Iranian authorities on Monday publicly hanged a man who had been convicted of killing two members of security forces during the anti-government protests in the country, reported the BBC. This is the second execution in less than a week.

The judiciary’s news website announced that 23-year-old Majidreza Rahnavard was executed in the city of Mashhad. He was sentenced to death by an Iranian court for allegedly killing two members of the Basij Resistance Force, a paramilitary force, and wounding four others.

The Basij force are affiliated with Iran’s Revolutionary Guards and have been at the forefront of the state crackdown on protests.

“Rahnavard was sentenced to death based on coerced confessions, after a grossly unfair process and a show trial,” Mahmood Amiry-Moghaddam, director of Norway-based Iran Human Rights, said in a tweet. “This crime must be met with serious consequences for the Islamic Republic. Thousands of detained protesters, and a dozen death sentences already issued. There is a serious risk of mass-execution of protesters.”
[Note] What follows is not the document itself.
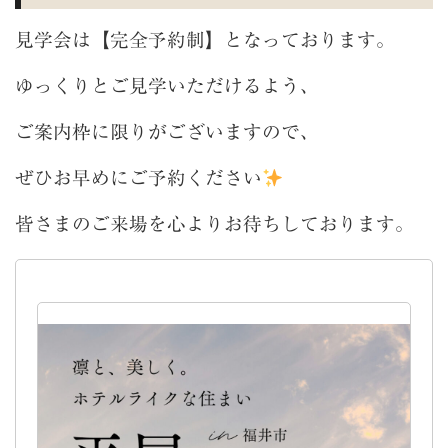
見学会は【完全予約制】となっております。
ゆっくりとご見学いただけるよう、
ご案内枠に限りがございますので、
ぜひお早めにご予約ください
皆さまのご来場を心よりお待ちしております。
Protests have swept Iran for nearly three months since 22-year-old Kurdish Iranian woman Mahsa Amini died after her arrest by the morality police in Tehran for an alleged breach of the country’s strict hijab dress code for women.

Officials say she died of heart attack while in custody but critics believe she was physically assaulted on accusations of violating the hijab mandate.

On December 8, Iran executed the first detainee linked with the protests, a 23-year-old named Mohsen Shekari. He was convicted and sentenced to death for blocking a street and wounding a paramilitary officer during the early phase of the protests in mid-September.